Sunday, December 07, 2008

Humbug environmentalism

This from the always excellent Climate Resistance:
  • Climate scientists and science correspondents imbue statistics with undue political significance. Therefore, they have to resort to use combative rhetoric when the trends offer conflicting evidence they cannot yet explain. Rather than contradicting themselves about the significance of short term trends, and moving the goal posts constituting long terms trends, climate scientists ought to be distancing themselves from the political significance of their work. Because to do otherwise is to legitimise the very 'deniers' they seek to diminish. If 'climate science' is where politics happens, then it is not only reasonable to ask if changes in the direction of change do represent a weakness in the prevailing view, it is essential.
Weather, and short term trends, are not definitive: but neither should they be dismissed for ideological purposes, nor embraced for promotion of dogma.

Besides, who needs to bother with any of that stuff? Just keep modifying the data so that it fits your theory. Its not as if the real temerature data are any more reliable.
Then, of course, there is the question of the whole greenhouse supposition itself: does increased carbon dioxide in the air really constitute a problem? Do increases in emissions actually cool rather than heat the atmosphere? Confused? Don't worry, so are a lot of people.

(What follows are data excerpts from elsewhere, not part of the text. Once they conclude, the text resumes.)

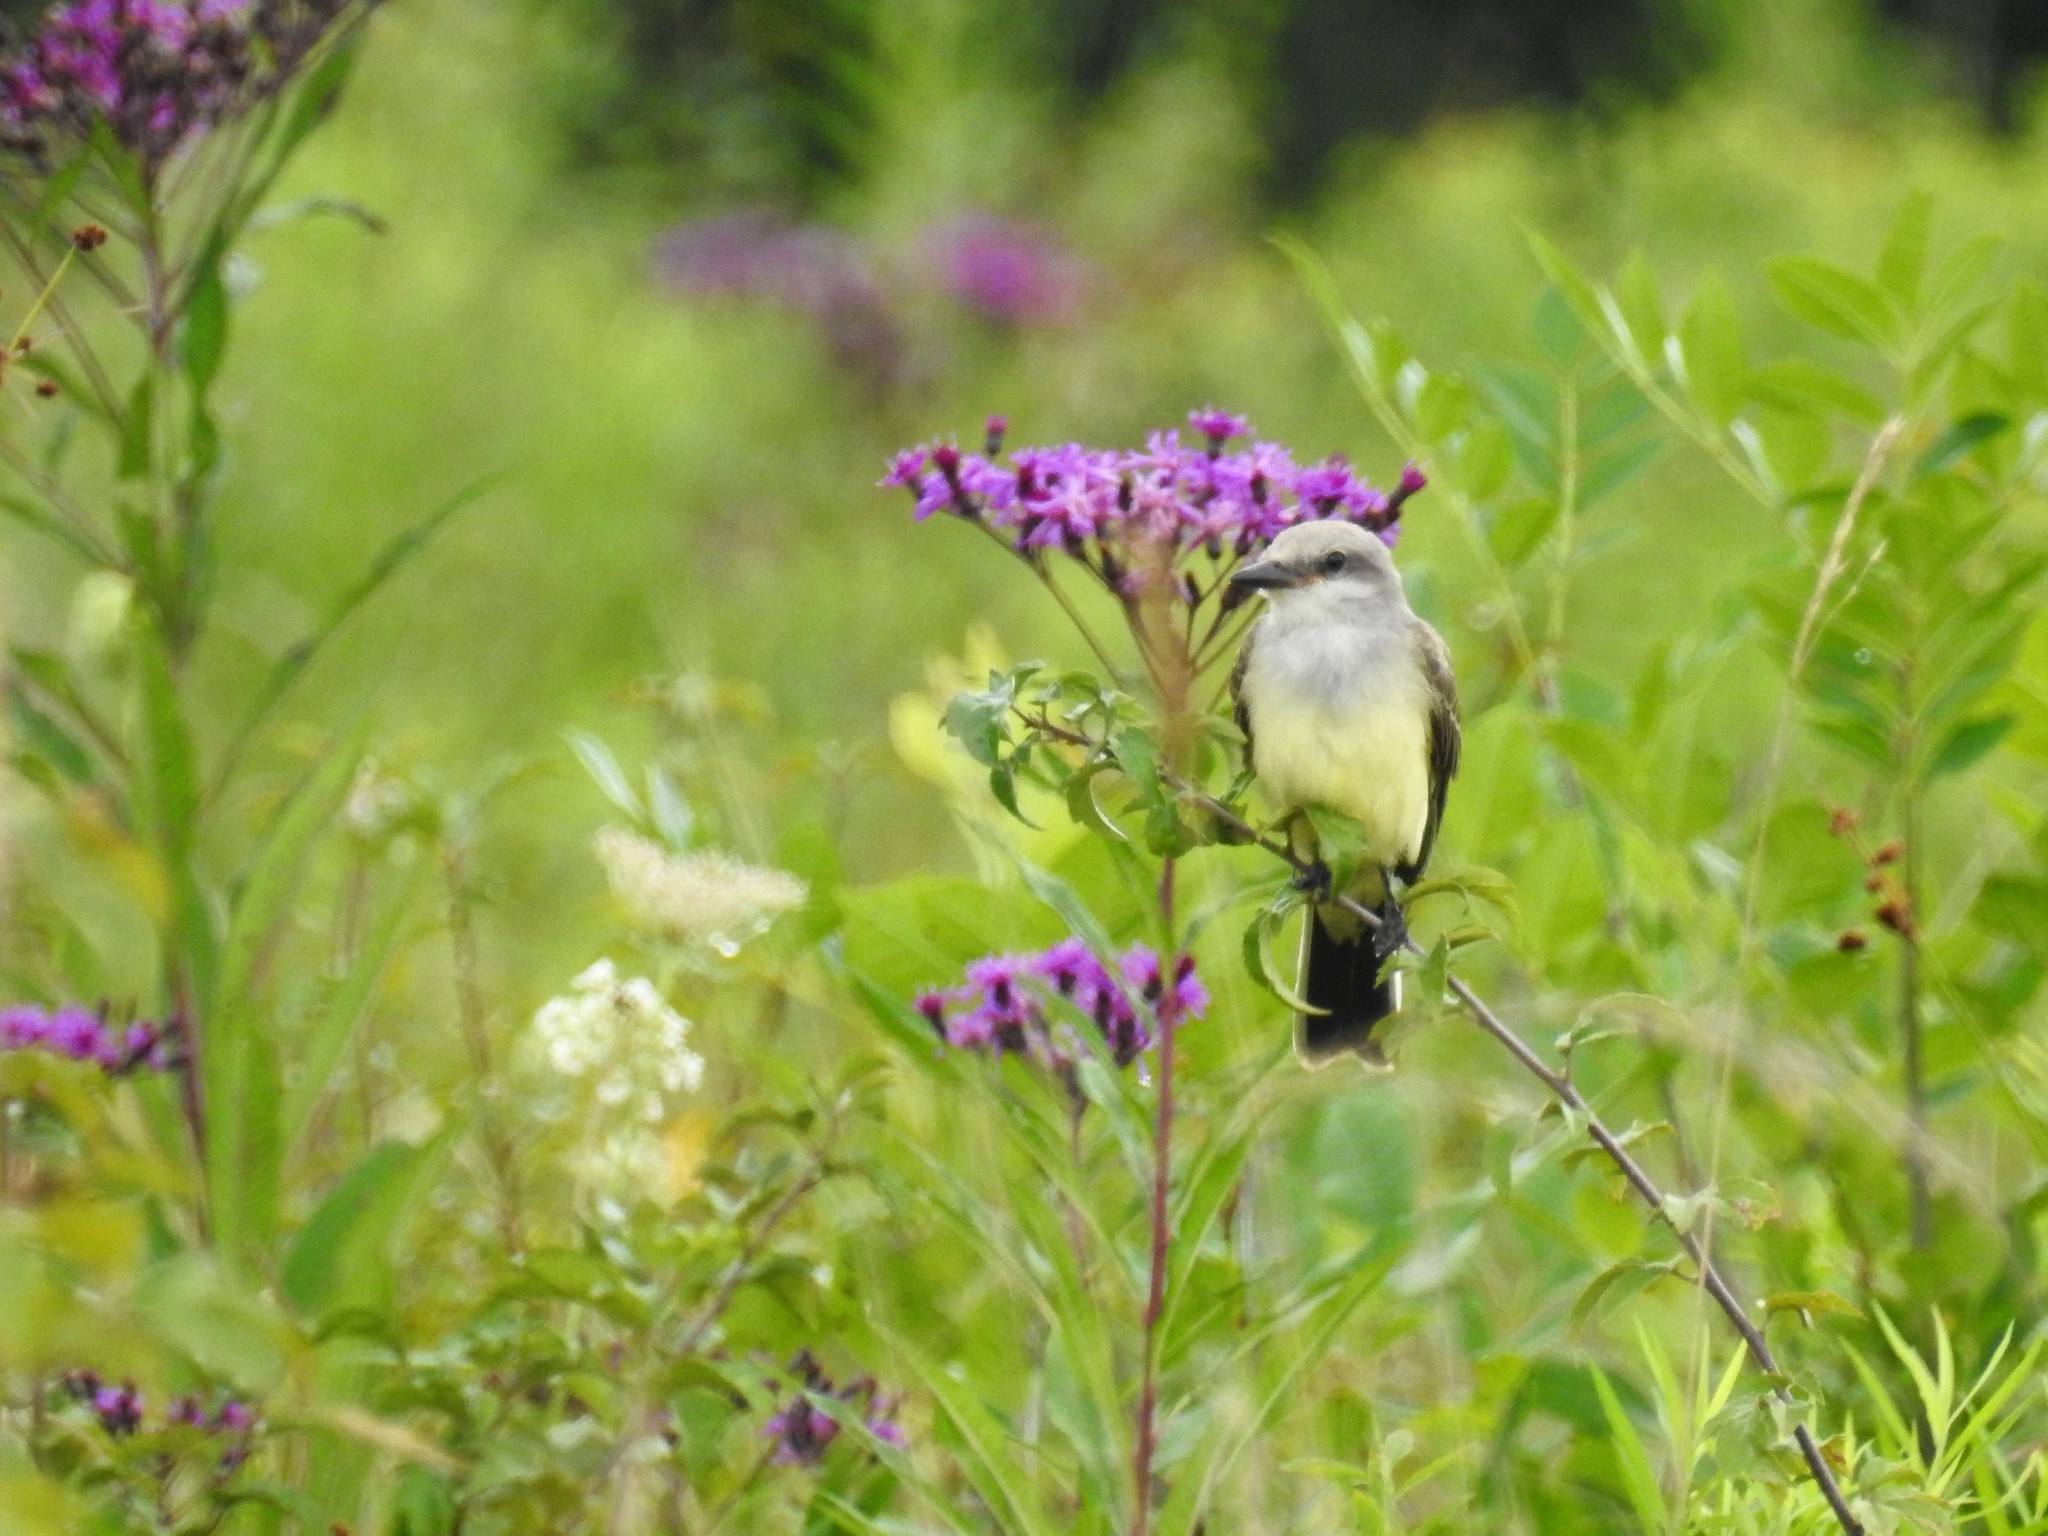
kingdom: Animalia
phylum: Chordata
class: Aves
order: Passeriformes
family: Tyrannidae
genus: Tyrannus
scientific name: Tyrannus verticalis
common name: Western kingbird
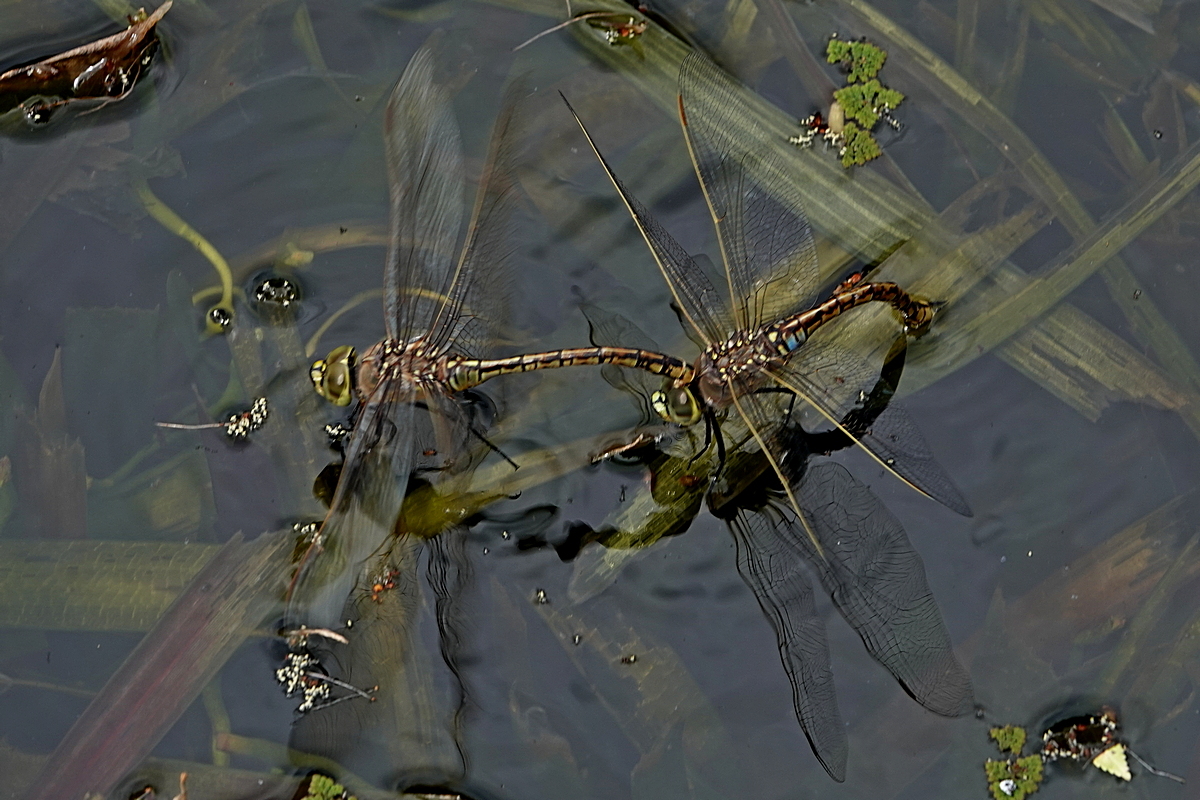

The problem with environmentalism as an ideology is that it derives all its credibility from the certitude of its science. When that science is suspect (either through weak method, contradictory empirical data and/or appeals to consensus for authority), there is an increased tendency for that science to become politicized and the fall into the domain of hucksters, prophets and profiteers.

And to support the whole edifice, well intentioned people have their idealism and civic passion injected with a heavy dose of stasist moralism, polemics and indignant rhetoric. It is both deceitful and mean spirited. Humbug.

If Dickens were alive today, Scrooge would be a climate alarmist, trading in carbon offsets, waiting for a visit from the ghost of climate's past, present and future.